Restoring American shad
A once abundant fish and keystone species that has nearly disappeared from the James River.
Addressing Unpermitted Water Intakes
Which can trap and harm fish and other aquatic life. We are championing legislation to create a state workgroup to evaluate these impacts and recommend solutions that better protect the river and its wildlife.
We will be supporting conservation and resiliency legislation
Including bills that reduce harmful PFAS pollution (also known as forever chemicals), strengthen environmental literacy for Virginia’s students, expand access to public lands and rivers, and increase flood and climate resilience for communities and natural resources.

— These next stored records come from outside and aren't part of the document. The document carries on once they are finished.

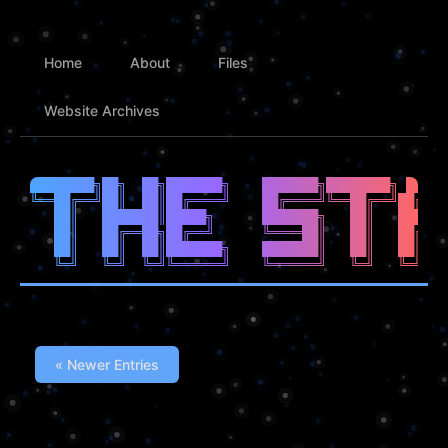
Home
About
Files
Website Archives
████████╗██╗  ██╗███████╗    ███████╗████████╗ █████
╚══██╔══╝██║  ██║██╔════╝    ██╔════╝╚══██╔══╝██╔══█
   ██║   ███████║█████╗      ███████╗   ██║   ██████
   ██║   ██╔══██╗██╔══╝      ╚════██║   ██║   ██╔══█
   ██║   ██║  ██║███████╗    ███████║   ██║   ██║  █
« Newer Entries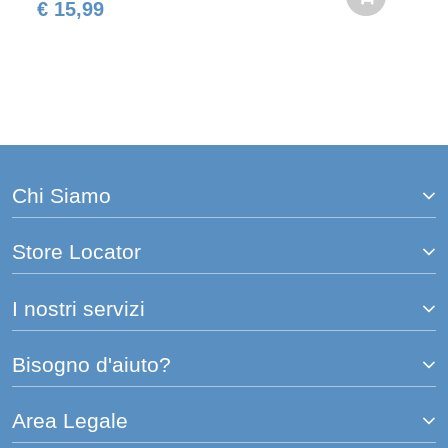
€ 15,99
Chi Siamo
Store Locator
I nostri servizi
Bisogno d'aiuto?
Area Legale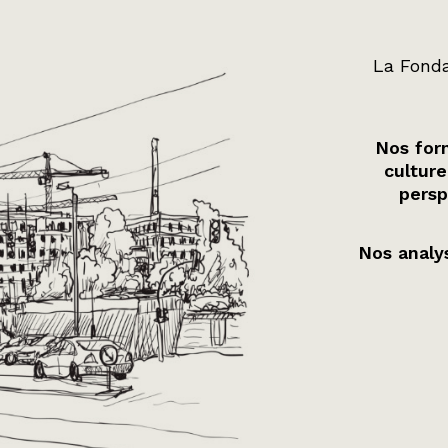
La Fonda
Nos form
culture
persp
Nos analys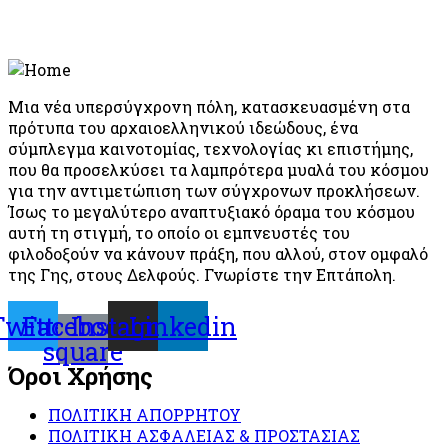
Μια νέα υπερσύγχρονη πόλη, κατασκευασμένη στα
πρότυπα του αρχαιοελληνικού ιδεώδους, ένα
σύμπλεγμα καινοτομίας, τεχνολογίας κι επιστήμης,
που θα προσελκύσει τα λαμπρότερα μυαλά του κόσμου
για την αντιμετώπιση των σύγχρονων προκλήσεων.
Ίσως το μεγαλύτερο αναπτυξιακό όραμα του κόσμου
αυτή τη στιγμή, το οποίο οι εμπνευστές του
φιλοδοξούν να κάνουν πράξη, που αλλού, στον ομφαλό
της Γης, στους Δελφούς. Γνωρίστε την Επτάπολη.
Twitter
Facebook-
Instagram
Linkedin
square
Όροι Χρήσης
ΠΟΛΙΤΙΚΗ ΑΠΟΡΡΗΤΟΥ
ΠΟΛΙΤΙΚΗ ΑΣΦΑΛΕΙΑΣ & ΠΡΟΣΤΑΣΙΑΣ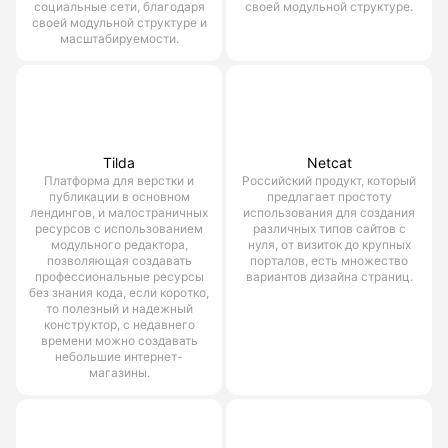
социальные сети, благодаря
своей модульной структуре.
своей модульной структуре и
масштабируемости.
Tilda
Netcat
Платформа для верстки и
Российский продукт, который
публикации в основном
предлагает простоту
лендингов, и малостраничных
использования для создания
ресурсов с использованием
различных типов сайтов с
модульного редактора,
нуля, от визиток до крупных
позволяющая создавать
порталов, есть множество
профессиональные ресурсы
вариантов дизайна страниц.
без знания кода, если коротко,
то полезный и надежный
конструктор, с недавнего
времени можно создавать
небольшие интернет-
магазины.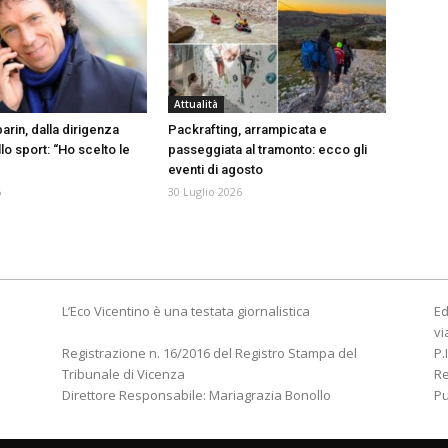
Attualità
arin, dalla dirigenza
Packrafting, arrampicata e
lo sport: “Ho scelto le
passeggiata al tramonto: ecco gli
eventi di agosto
6
30 Luglio 2026
L’Eco Vicentino è una testata giornalistica
Ed
vi
Registrazione n. 16/2016 del Registro Stampa del
P.
Tribunale di Vicenza
R
Direttore Responsabile: Mariagrazia Bonollo
Pu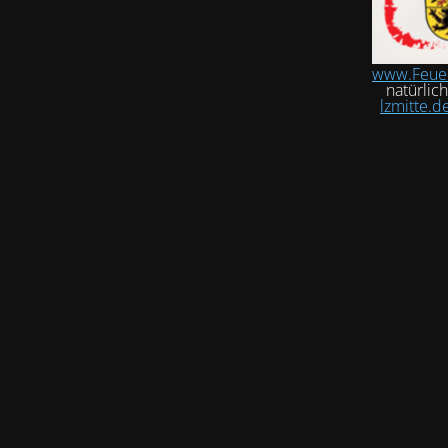
www.Feue
natürlic
lzmitte.d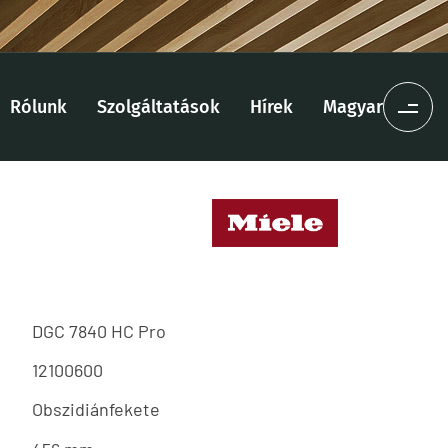
Rólunk
Szolgáltatások
Hírek
Magyar
DGC 7840 HC Pro
12100600
Obszidiánfekete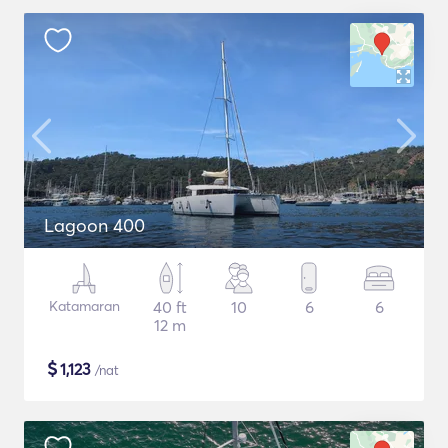
Lagoon 400
Katamaran
40 ft
10
6
6
12 m
$
1,123
/nat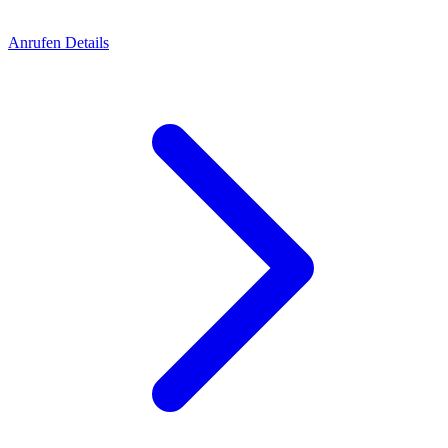
Anrufen
Details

Spotlight issue: New Water Intake Proposal Puts Migratory Fish at Risk
In December of 2025, the James River Association and 16 other conservation organizations urged the Virginia Department of Wildlife Resources (DWR) to withdraw its proposed Surface Water Withdrawal Intake Design and Operation Standards. They warned that the changes would significantly weaken long-standing protections for fish and other aquatic life.
For more than two decades, DWR’s guidance has helped limit the number of fish eggs and larvae killed when water is withdrawn from rivers and streams for industrial, municipal, and other uses. The newly proposed guidance would allow larger screen openings and faster water flow. However, decades of research show this would increase harm to vulnerable early life stages of fish. DWR provided no new scientific evidence to justify this shift. In fact, contradicts its own cited studies and the recommendations of Virginia scientists.
The proposal also ignores the cumulative impacts of multiple water intakes clustered in critical spawning rivers. Even small individual losses can add up to serious population-level impacts for many of Virginia’s already at-risk native species. In the James River, American shad, river herring, and Atlantic sturgeon — once central to Virginia’s ecology, economy, and culture — are already at historic lows and cannot withstand additional losses.
At a time when Virginia’s rivers and fish need stronger safeguards, this proposal would instead make it easier for withdrawals to cause harm, prioritizing convenience for water users over public-trust resources. The proposed guidance is inconsistent with DWR’s mission and threatens to undermine decades of conservation progress. We urge the agency and the incoming administration to withdraw this proposal and commit to strengthening protections for Virginia’s river and wildlife.
Advocacy at Each Level
Local Advocacy
Many decisions that impact the James River are made at the local level. From stream buffer protections to political support for river restoration to emphasizing environmental education – it all starts at home. The James River Association works at the local level to ensure that the river is a priority in decision makers minds.
State Advocacy
At the state level, we ensure that public policies are in place to achieve a fully healthy James River. Our focus is two pronged: addressing long-term pollution concerns through river restoration plans and ensuring proper protections are in place to prevent future degradation. To accomplish these objectives, we work closely with state agencies as well as the Virginia General Assembly.
Federal Advocacy
As a part of its federal government outreach, we participate in the Choose Clean Water Coalition -- 200 organizations from throughout the Chesapeake Bay watershed dedicated to protecting clean water for all. We focus on supporting federal funding for clean water programs, working with the EPA on the Chesapeake Bay Cleanup, as well as stormwater issues.